Parallelizing Applications into Silicon

  • Authors:
  • Jonathan Babb;Martin Rinard;Csaba Andras Moritz;Walter Lee;Matthew Frank;Rajeev Barua;Saman Amarasinghe

  • Affiliations:
  • -;-;-;-;-;-;-

  • Venue:
  • FCCM '99 Proceedings of the Seventh Annual IEEE Symposium on Field-Programmable Custom Computing Machines
  • Year:
  • 1999

Quantified Score

Hi-index 0.00

Visualization

Abstract

The next decade of computing will be dominated by embedded systems, information appliances and application-specific computers. In order to build these systems, designers will need high-level compilation and CAD tools that generate architectures that effectively meet the needs of each application. In this paper we present a novel compilation system that allows sequential programs, written in C or FORTRAN, to be compiled directly into custom silicon or reconfigurable architectures. This capability is also interesting because trends in computer architecture are moving towards more reconfigurable hardware-like substrates, such as FPGA based systems. Our system works by successfully combining two resource-efficient computing disciplines: Small Memories and Virtual Wires.For a given application, the compiler first analyzes the memory access patterns of pointers and arrays in the program and constructs a partitioned memory system made up of many small memories.
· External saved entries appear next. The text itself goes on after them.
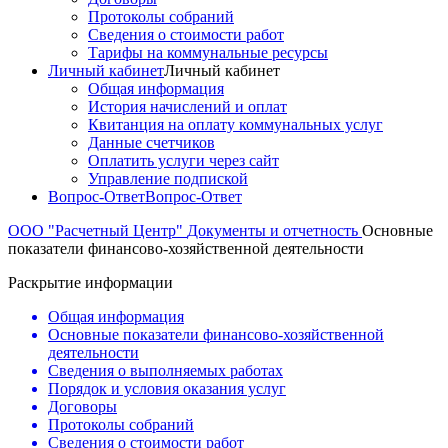
Протоколы собраний
Сведения о стоимости работ
Тарифы на коммунальные ресурсы
Личный кабинет
Личный кабинет
Общая информация
История начислений и оплат
Квитанция на оплату коммунальных услуг
Данные счетчиков
Оплатить услуги через сайт
Управление подпиской
Вопрос-Ответ
Вопрос-Ответ
ООО "Расчетный Центр"
Документы и отчетность
Основные
показатели финансово-хозяйственной деятельности
Раскрытие информации
Общая информация
Основные показатели финансово-хозяйственной
деятельности
Сведения о выполняемых работах
Порядок и условия оказания услуг
Договоры
Протоколы собраний
Сведения о стоимости работ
The computation is implemented by active computing elements that are spatially distributed within the memory array. A space-time scheduler assigns instructions to the computing elements in a way that maximizes locality and minimizes physical communication distance. It also generates an efficient static schedule for the interconnect. Finally, specialized hardware for the resulting schedule of memory accesses, wires, and computation is generated as a multi-process state machine in synthesizable Verilog.With this system, implemented as a set of SUIF compiler passes, we have successfully compiled programs into hardware and achieve specialization performance enhancements by up to an order of magnitude versus a single general- purpose processor. We also achieve additional parallelization speedups similar to those obtainable using a tightly- interconnected multiprocessor.